Perkins likens his role to that of an orchestra conductor.

“Everyone has to be in tune with everyone going before and after,” he said. “I have about a 40-person staff here. My three senior superintendents have been with me for probably five or six stadium projects. We’ve had a great experience working together and we know how one another think.”

Moody Center isn’t his favorite project — that would be Comerica Park, home of the MLB Detroit Tigers, where Perkins spread his father’s ashes — but he loves the fact that the arena is being built as much for music as it is for sports.

“Music is my first love and I’m looking forward to coming back to Austin for the remaining years of my life and seeing a lot of good shows,” he said, adding that his tastes are as eclectic as the lineup Moody Center has already put in place. “Blues is probably my favorite. I saw Stevie Ray Vaughan here before he ever recorded. I saw Bonnie Raitt here. It’s just a great music town. I wouldn’t typically have taken this project but I figured I’d go to Austin and have three years of good music.”

The pandemic put a crimp in that plan, but with live entertainment coming back to life, Perkins is back at it, having seen Buddy Guy at Austin City Limits Live at the Moody Theater and he plans on hitting the iHeartCountry Festival at Moody Center on May 7.

In the end, it’s seeing the finished project that makes it all worth it for 26-year Hunt Construction Group veteran Perkins, who said “the amount of time, stress and pressure” of building a major sports and entertainment venue wouldn’t be worth it without that tangible evidence of completion.

“I don’t watch a lot of sports, but I can turn (the TV) on now and see one of my buildings every weekend, maybe two or three,” he said. “It’s very satisfying.”


MIGHTY MOODY: AECOM Hunt relocated four giant oak trees during construction of Moody Center. (Ryan Vestil)

Some of the more than century-old oaks that grace the 437-acre University of Texas campus in Austin have been threatened — and saved — a number of times. A few of them were painstakingly preserved as the Moody Center arena was under construction.

“We relocated four huge live oak trees,” AECOM Hunt vice president of field operations Sid Perkins said.
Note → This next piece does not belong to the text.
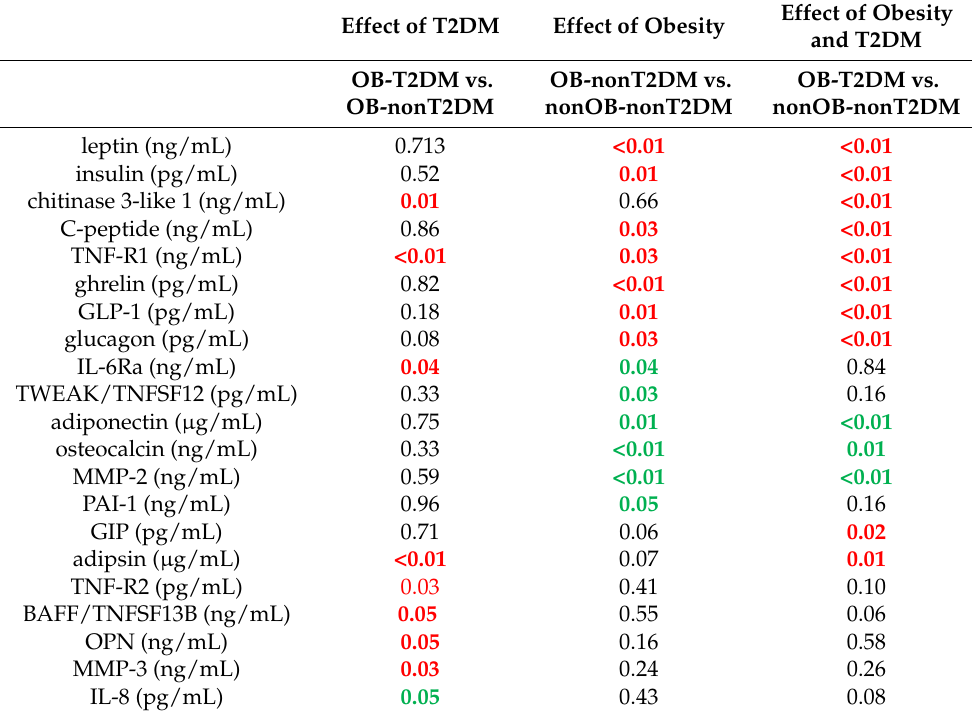
Table 1. Differential serum-circulating protein concentration due to obesity and T2DM.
One is over 200 years old. “You have to excavate all the way around them. You drive pipe underneath them. Then you excavate and you put these big balloons underneath them; big, long balloons.”

The sprawling University of Texas Campus, affectionately known as “The 40 Acres” for its original plot of land designated by the state prior to its 1883 opening, is dotted with 100-year-old plus live oak trees.

Legend has it that three trees on the west side of campus were the only ones left standing on a hill that was cleared for a fort during the Civil War.

“You don’t want to touch trees in Austin,” Perkins said, noting the authority of arborists in Austin as well as UT who approve the removal or relocation of the historic trees.
A few smaller trees had to be cut down, but even then, they were taken to UT to be cut into boards where possible. What wasn’t used was ground down for use in planting beds throughout the campus and elsewhere in town, Perkins said.

“The intent was any tree you had to harvest, you made 100% use of all the material,” he said.